The media’s role in hyping the Soviet threat was epitomized by a 1951 Collier’s magazine special issue that fantasized about the U.S. overthrow of the Soviet government after the Soviets attacked U.S. cities with atomic weapons. Arthur Koestler, author of Darkness at Noon, wrote in one of the Collier’s essays that “in the Soviet slave state, human evolution” had “touched the bottom.”23 This prejudicial assessment ignored some of the major accomplishments of the Communist revolution, including its facilitation of greater economic independence, industrial growth, social equality, cultural brilliance as seen in Sergei Eisenstein’s films, Dmitri Shostakovich’s music, Boris Pasternak and Andrei Voznesensky’s poetry, and “the slave state’s” total mobilization to defeat Nazi Germany.

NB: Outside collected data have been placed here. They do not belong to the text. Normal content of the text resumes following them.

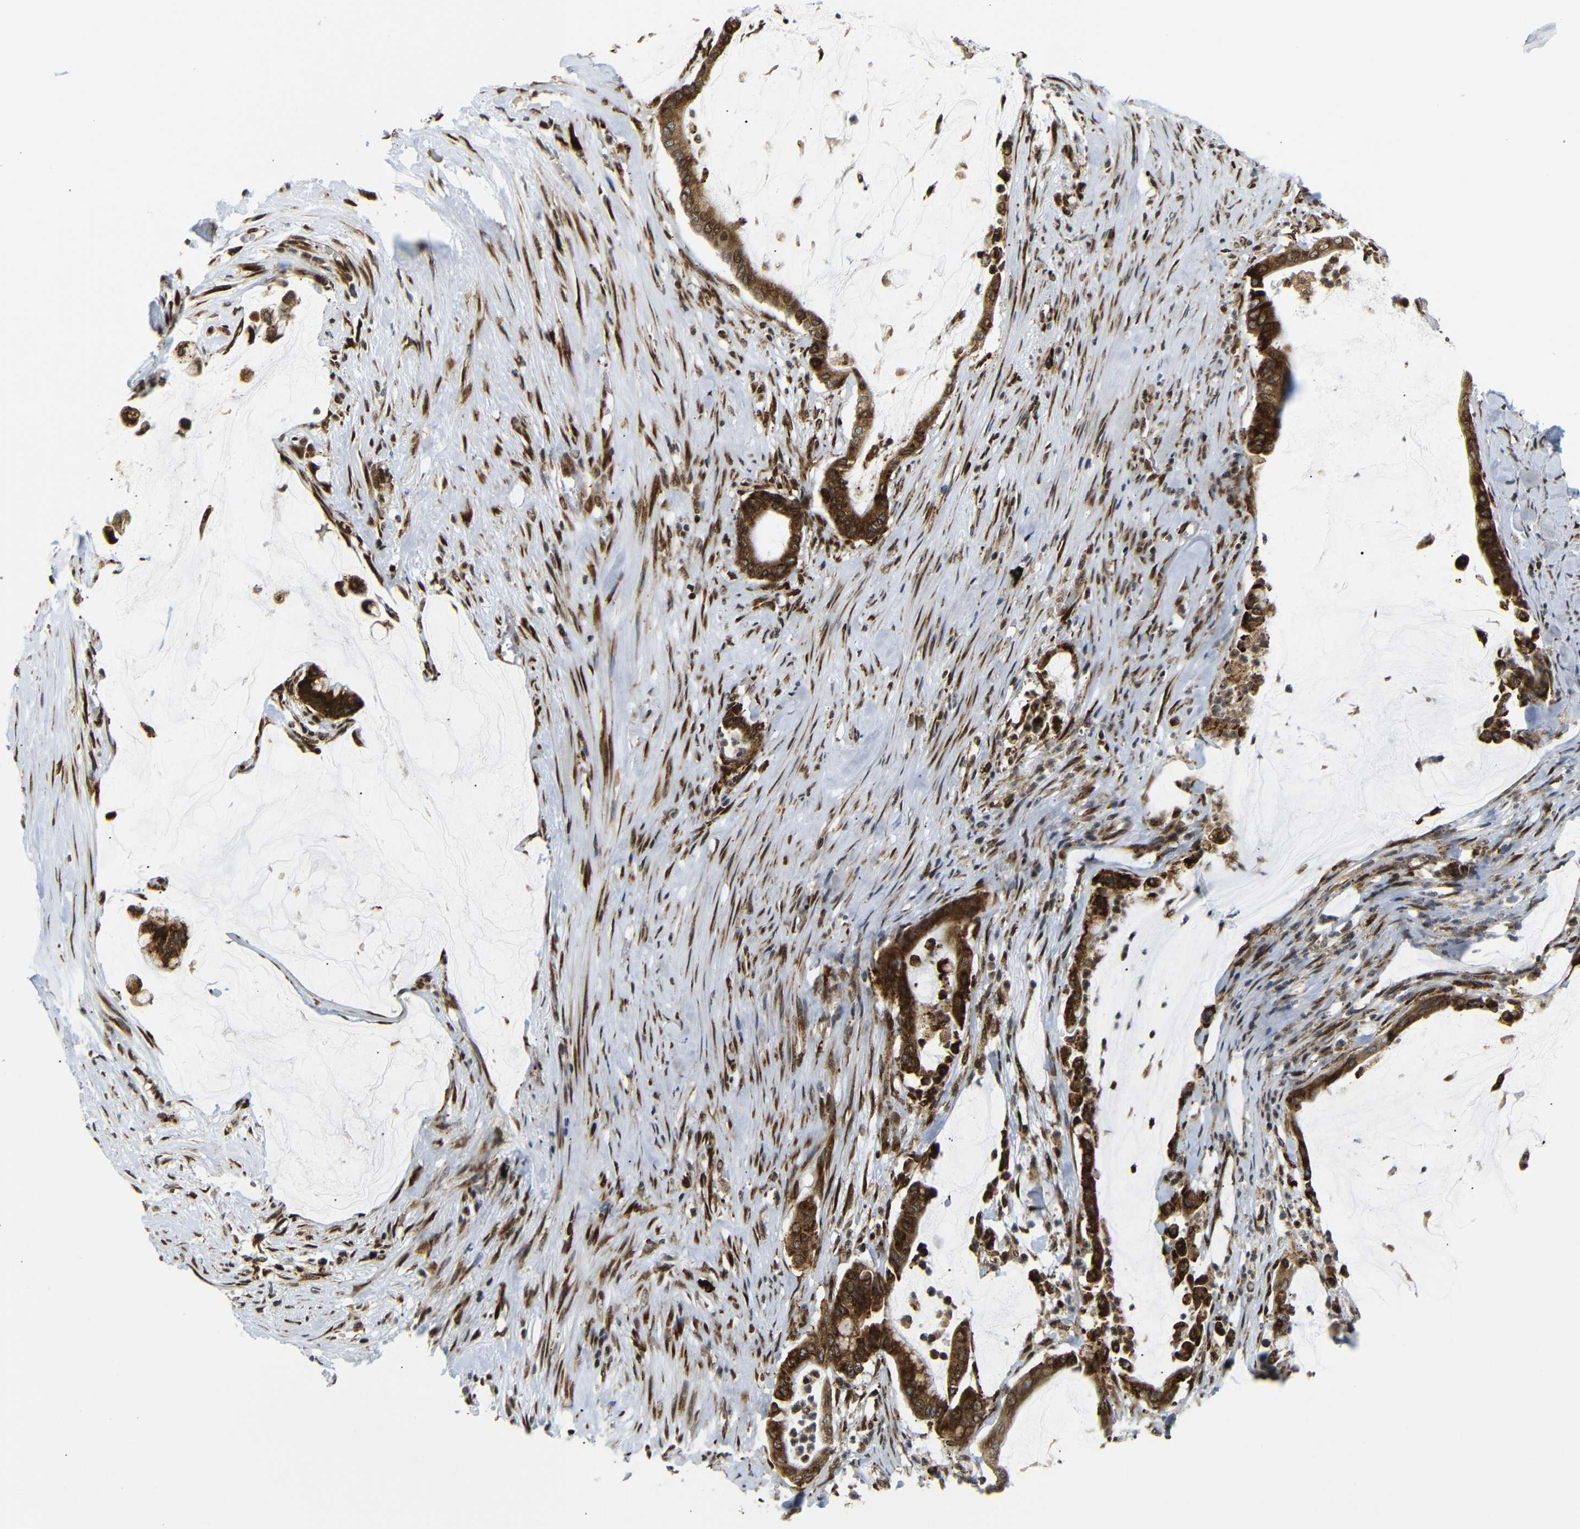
{"staining": {"intensity": "strong", "quantity": ">75%", "location": "cytoplasmic/membranous,nuclear"}, "tissue": "pancreatic cancer", "cell_type": "Tumor cells", "image_type": "cancer", "snomed": [{"axis": "morphology", "description": "Adenocarcinoma, NOS"}, {"axis": "topography", "description": "Pancreas"}], "caption": "A high amount of strong cytoplasmic/membranous and nuclear expression is present in about >75% of tumor cells in pancreatic adenocarcinoma tissue.", "gene": "SPCS2", "patient": {"sex": "male", "age": 41}}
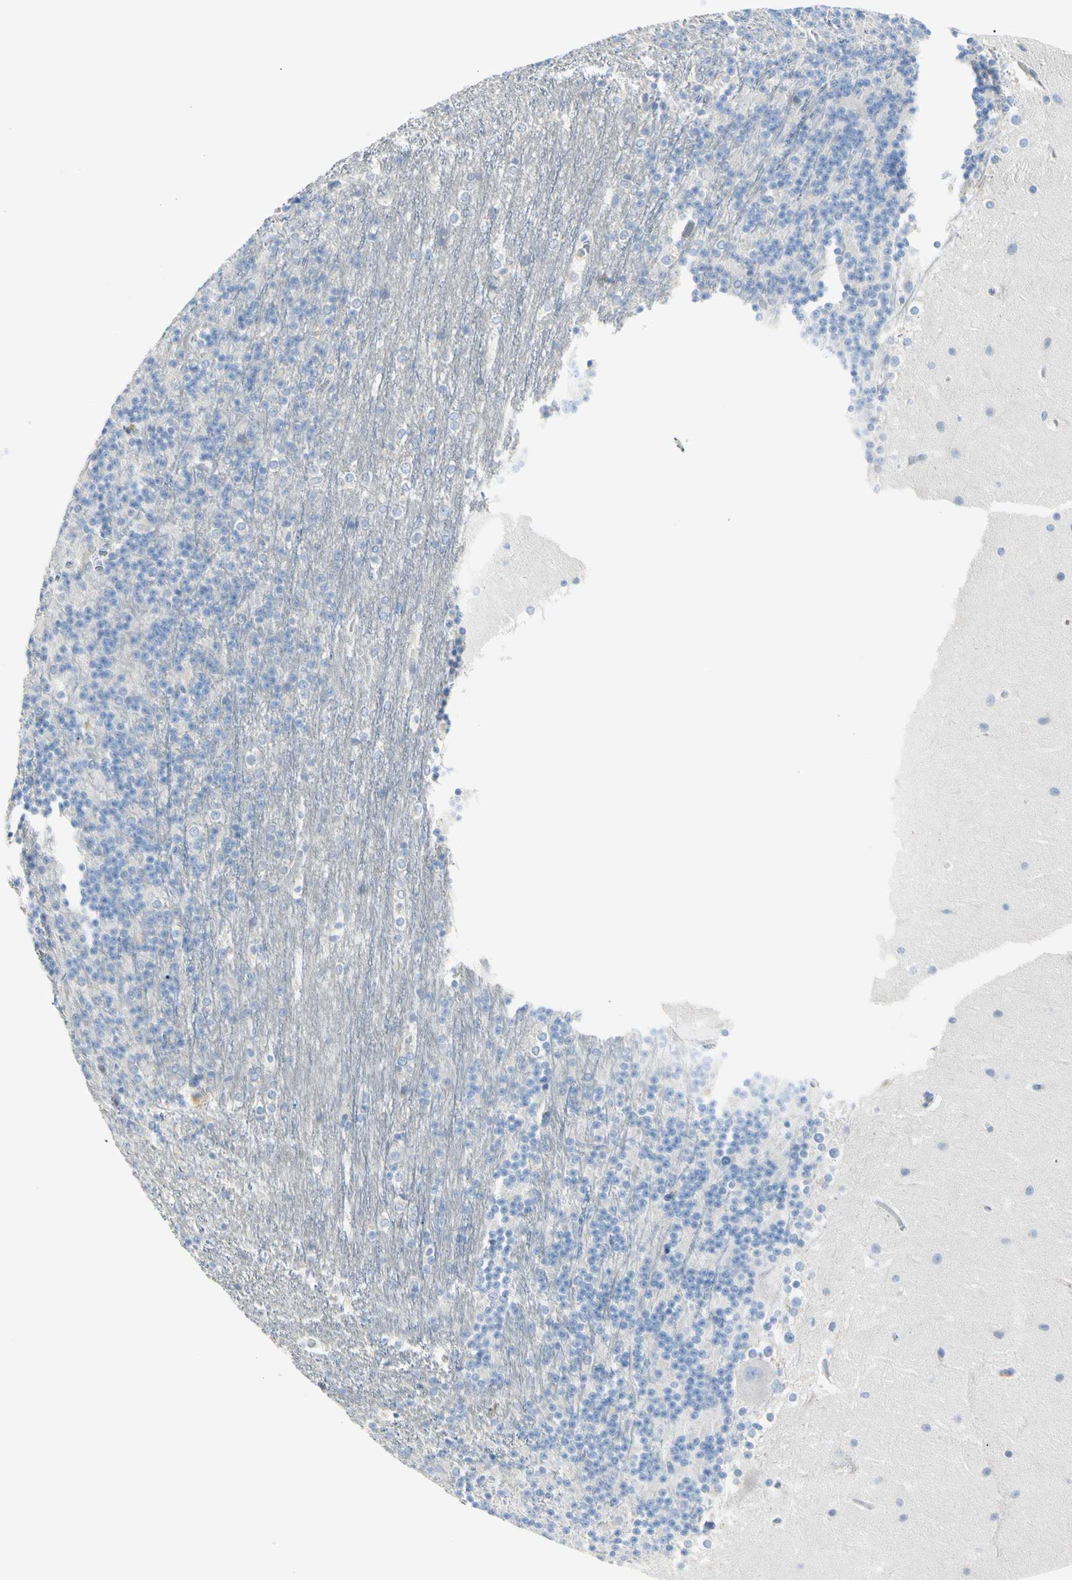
{"staining": {"intensity": "negative", "quantity": "none", "location": "none"}, "tissue": "cerebellum", "cell_type": "Cells in granular layer", "image_type": "normal", "snomed": [{"axis": "morphology", "description": "Normal tissue, NOS"}, {"axis": "topography", "description": "Cerebellum"}], "caption": "Immunohistochemistry image of unremarkable cerebellum: cerebellum stained with DAB displays no significant protein expression in cells in granular layer.", "gene": "NFKB2", "patient": {"sex": "female", "age": 19}}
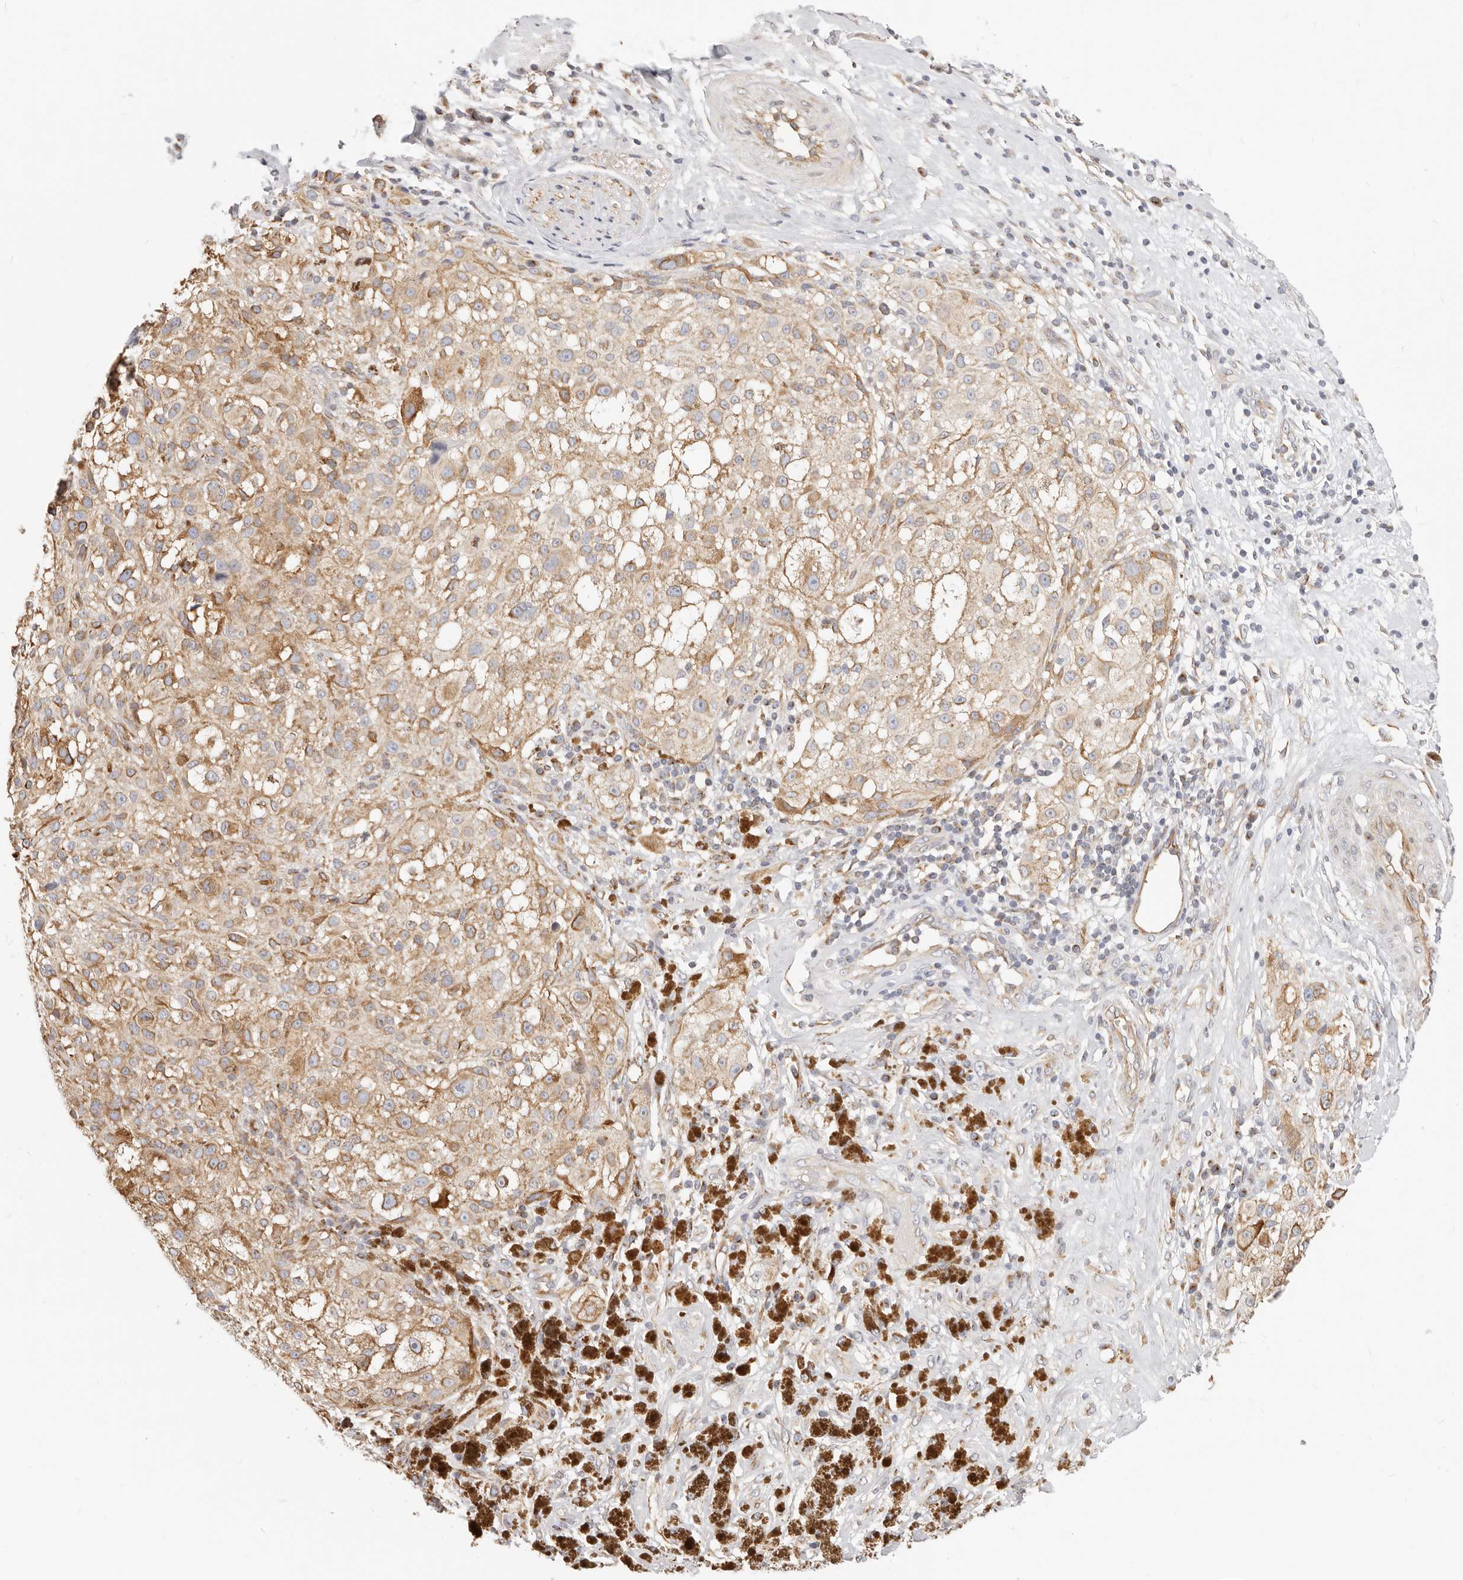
{"staining": {"intensity": "moderate", "quantity": ">75%", "location": "cytoplasmic/membranous"}, "tissue": "melanoma", "cell_type": "Tumor cells", "image_type": "cancer", "snomed": [{"axis": "morphology", "description": "Necrosis, NOS"}, {"axis": "morphology", "description": "Malignant melanoma, NOS"}, {"axis": "topography", "description": "Skin"}], "caption": "This photomicrograph reveals immunohistochemistry (IHC) staining of malignant melanoma, with medium moderate cytoplasmic/membranous positivity in approximately >75% of tumor cells.", "gene": "DTNBP1", "patient": {"sex": "female", "age": 87}}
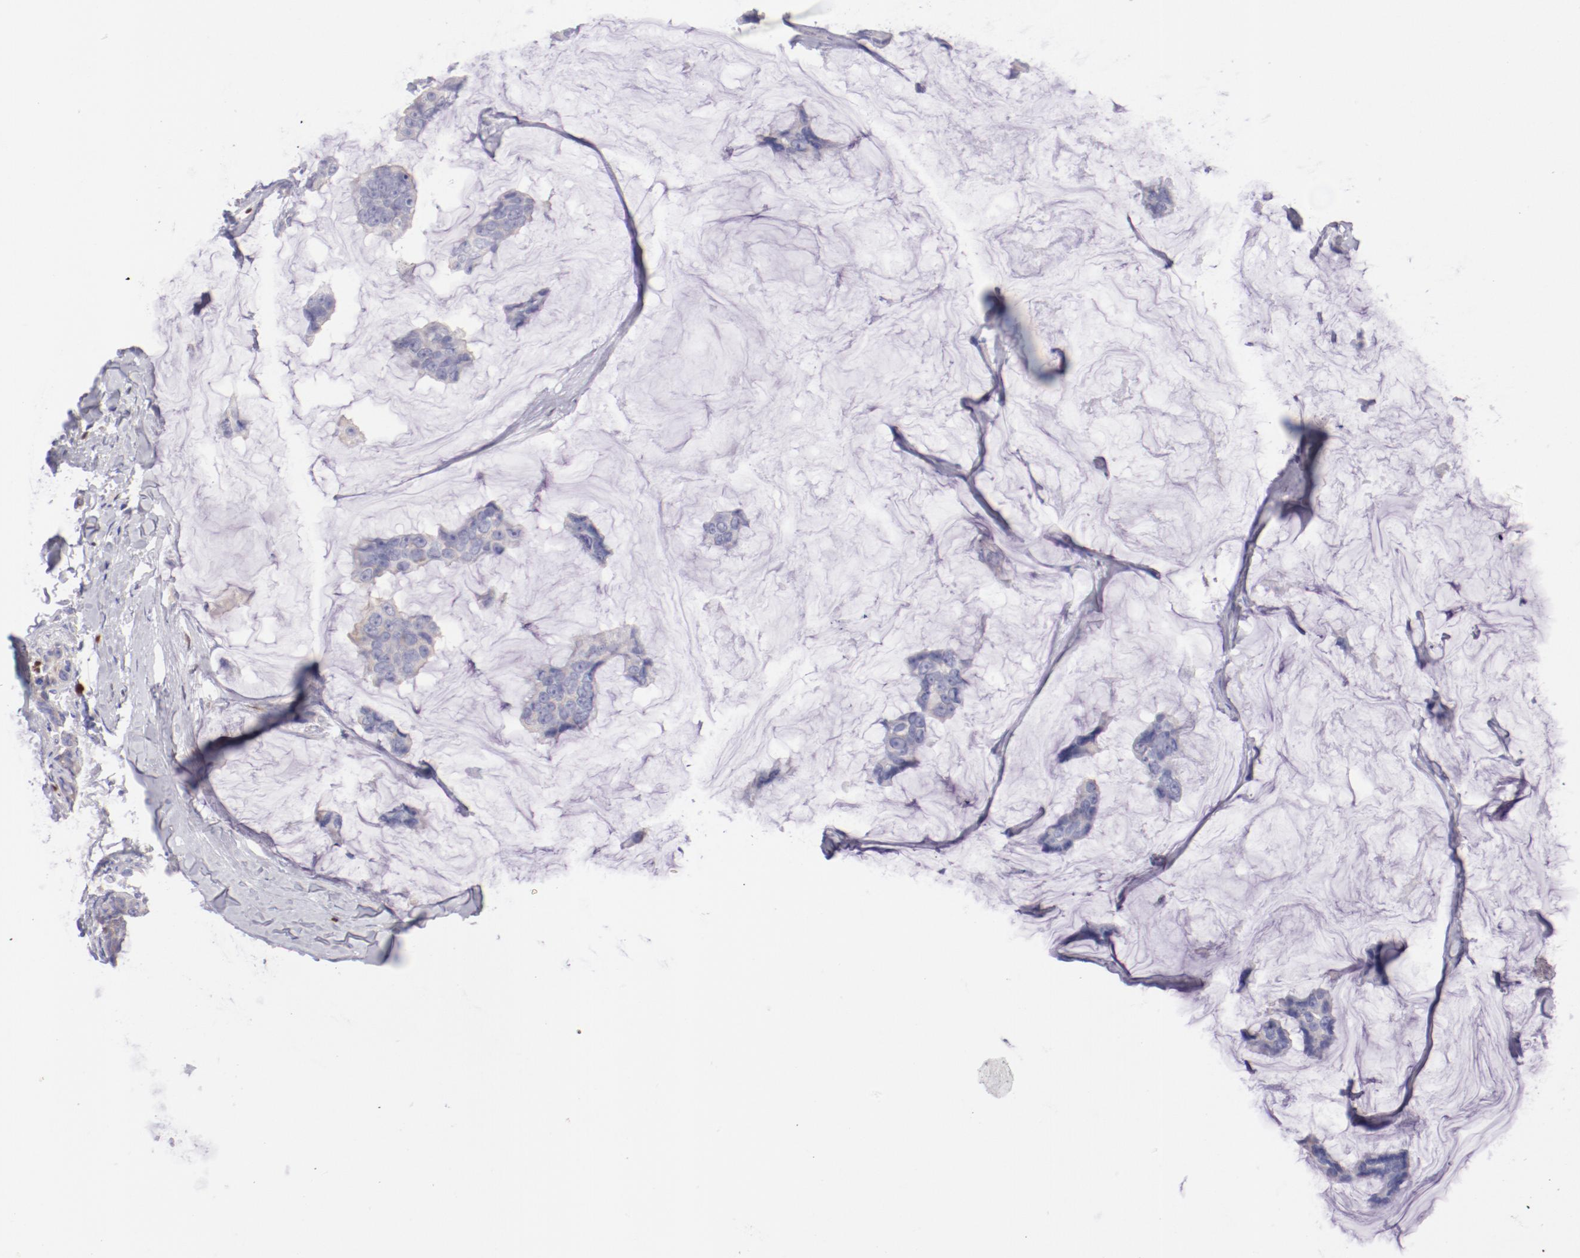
{"staining": {"intensity": "weak", "quantity": "<25%", "location": "cytoplasmic/membranous"}, "tissue": "breast cancer", "cell_type": "Tumor cells", "image_type": "cancer", "snomed": [{"axis": "morphology", "description": "Normal tissue, NOS"}, {"axis": "morphology", "description": "Duct carcinoma"}, {"axis": "topography", "description": "Breast"}], "caption": "An immunohistochemistry (IHC) image of breast cancer (infiltrating ductal carcinoma) is shown. There is no staining in tumor cells of breast cancer (infiltrating ductal carcinoma).", "gene": "IRF8", "patient": {"sex": "female", "age": 50}}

The Woodrow Wilson Foundation and the National Planning Association were perceptive in describing the actual threat of Communism to U.S. political and economic elites as being “the economic transformation of the communist power in ways which reduce their willingness and ability to complement the industrial economies of the West … their refusal to play the game of comparative advantage and to rely primarily on foreign investment for development.”24 General Douglas MacArthur, of all people, asserted that to sustain the Cold War the

[United States] government has kept us in a perpetual state of fear—kept us in a perpetual stampede of patriotic fervor—with the cry of a grave national emergency. Always there has been some terrible evil at home or some monstrous foreign power [Russia or China] that was going to gobble us up if we did not blindly rally behind it by furnishing the exorbitant funds demanded. Yet, in retrospect, these disasters seem never to have happened, seem never to have been quite real.25

Social conditioning combined with Russophobic prejudice thus enabled the skewed priorities in which the federal government spent an estimated $904 billion, or 57 percent of its budget, for military power from 1946 to 1967, and only $96 billion, or 6 percent, for social functions such as education, health, labor, and welfare programs. Congress rubber-stamped an arsenal of horror that included multi-megaton hydrogen bombs, intercontinental bombers with unmanned missiles, and chemical and biological weapons that had to be made operational to justify taxpayer expense.26 To contain Soviet Russian power, the U.S. further waged “limited wars” in Korea and Vietnam where it splashed oceans of napalm, defoliated the landscape, killed millions of civilians, supported drug trafficking proxies in Southeast Asia and Latin America, and unleashed chemical and likely biological warfare, while training repressive police forces in dozens of countries. The Cold War also devastated communities of leftists and activists in the United States as a result of McCarthyite witchhunts, eroding the prospects for social democracy.27

Suppressing the truth, popular commemorations of the Cold War have fixated almost exclusively on the crimes of Communism. In 1993, a bipartisan bill was passed by Congress and signed into law by Bill Clinton establishing a foundation to educate the public about the crimes of Communism and honor its victims.28 In 2007, Senator Hillary Clinton introduced legislation to establish the Cold War Medal Act to honor Cold War military veterans. Her speech referenced “our [great] victory in the Cold War” and ability to “defeat the threat from the Iron Curtain.”29 Clinton, not coincidentally, has been at the forefront promoting a confrontational policy and demonized view of Putin and Russia, and, in the style of the First Cold War, redbaited Bernie Sanders during the 2016 Democratic Party primary. She in turn is a key figure epitomizing how the distortion of public memory surrounding the first Cold War is fueling its reinvigoration today, a story this book aims to tell.